◆ Aim of the exercise ◆
Can you write out, word for word, every line of the records from the one containing "family: Gesneriaceae" up to and including the one containing "scientific name: Siparuna thecaphora"?

═══

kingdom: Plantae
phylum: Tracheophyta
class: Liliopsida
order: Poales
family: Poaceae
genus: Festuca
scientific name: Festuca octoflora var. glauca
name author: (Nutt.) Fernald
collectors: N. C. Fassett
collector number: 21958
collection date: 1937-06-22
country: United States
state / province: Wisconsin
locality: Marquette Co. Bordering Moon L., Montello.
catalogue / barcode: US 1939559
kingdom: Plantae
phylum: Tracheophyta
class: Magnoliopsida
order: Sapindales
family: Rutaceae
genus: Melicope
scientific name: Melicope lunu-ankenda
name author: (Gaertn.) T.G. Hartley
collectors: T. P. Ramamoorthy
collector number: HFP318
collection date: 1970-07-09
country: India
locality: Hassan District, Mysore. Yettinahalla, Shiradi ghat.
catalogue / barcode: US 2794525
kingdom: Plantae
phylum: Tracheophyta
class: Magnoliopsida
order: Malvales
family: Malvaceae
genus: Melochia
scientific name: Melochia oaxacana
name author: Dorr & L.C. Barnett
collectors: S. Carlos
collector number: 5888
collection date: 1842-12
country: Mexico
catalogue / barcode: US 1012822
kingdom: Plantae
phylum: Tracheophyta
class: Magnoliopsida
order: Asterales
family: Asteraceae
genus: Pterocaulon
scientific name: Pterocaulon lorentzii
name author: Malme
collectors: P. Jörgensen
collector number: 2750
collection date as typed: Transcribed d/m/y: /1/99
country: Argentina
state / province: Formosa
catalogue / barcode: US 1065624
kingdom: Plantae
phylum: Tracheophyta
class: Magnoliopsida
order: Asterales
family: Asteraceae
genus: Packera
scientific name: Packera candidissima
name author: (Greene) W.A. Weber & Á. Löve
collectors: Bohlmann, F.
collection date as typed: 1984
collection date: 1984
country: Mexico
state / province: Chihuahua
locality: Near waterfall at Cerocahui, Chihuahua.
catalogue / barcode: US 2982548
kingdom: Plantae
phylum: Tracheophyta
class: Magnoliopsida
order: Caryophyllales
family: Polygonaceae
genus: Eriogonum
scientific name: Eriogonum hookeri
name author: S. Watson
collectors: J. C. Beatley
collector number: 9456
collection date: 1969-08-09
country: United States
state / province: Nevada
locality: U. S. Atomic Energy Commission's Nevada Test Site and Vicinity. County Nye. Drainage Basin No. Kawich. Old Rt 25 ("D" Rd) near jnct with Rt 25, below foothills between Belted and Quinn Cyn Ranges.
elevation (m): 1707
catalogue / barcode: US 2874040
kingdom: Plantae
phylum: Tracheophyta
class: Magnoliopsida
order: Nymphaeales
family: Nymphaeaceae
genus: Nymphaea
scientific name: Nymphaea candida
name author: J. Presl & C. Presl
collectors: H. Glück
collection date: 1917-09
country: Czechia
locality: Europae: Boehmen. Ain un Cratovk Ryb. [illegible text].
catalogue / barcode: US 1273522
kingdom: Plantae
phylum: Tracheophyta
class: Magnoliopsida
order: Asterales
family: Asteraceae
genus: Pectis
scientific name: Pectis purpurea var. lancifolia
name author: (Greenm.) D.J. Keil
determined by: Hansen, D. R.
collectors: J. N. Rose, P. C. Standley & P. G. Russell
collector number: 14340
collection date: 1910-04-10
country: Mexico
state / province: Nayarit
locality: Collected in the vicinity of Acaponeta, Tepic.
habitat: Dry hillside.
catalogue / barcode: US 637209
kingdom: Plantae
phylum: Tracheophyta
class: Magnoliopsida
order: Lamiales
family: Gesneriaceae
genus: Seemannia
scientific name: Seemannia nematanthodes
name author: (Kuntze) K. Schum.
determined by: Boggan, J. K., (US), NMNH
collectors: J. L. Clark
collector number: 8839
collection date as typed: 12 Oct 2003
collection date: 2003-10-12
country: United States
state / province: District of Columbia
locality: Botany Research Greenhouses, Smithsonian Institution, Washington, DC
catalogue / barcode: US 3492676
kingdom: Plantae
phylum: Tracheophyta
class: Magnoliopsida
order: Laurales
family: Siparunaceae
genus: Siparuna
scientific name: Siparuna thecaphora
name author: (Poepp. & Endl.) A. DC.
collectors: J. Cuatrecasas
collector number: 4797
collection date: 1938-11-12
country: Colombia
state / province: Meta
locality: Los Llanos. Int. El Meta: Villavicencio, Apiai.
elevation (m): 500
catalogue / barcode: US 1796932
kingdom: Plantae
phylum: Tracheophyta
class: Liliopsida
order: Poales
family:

═══

◆ Written solution ◆
family: Gesneriaceae
genus: Seemannia
scientific name: Seemannia nematanthodes
name author: (Kuntze) K. Schum.
determined by: Boggan, J. K., (US), NMNH
collectors: J. L. Clark
collector number: 8839
collection date as typed: 12 Oct 2003
collection date: 2003-10-12
country: United States
state / province: District of Columbia
locality: Botany Research Greenhouses, Smithsonian Institution, Washington, DC
catalogue / barcode: US 3492676
kingdom: Plantae
phylum: Tracheophyta
class: Magnoliopsida
order: Laurales
family: Siparunaceae
genus: Siparuna
scientific name: Siparuna thecaphora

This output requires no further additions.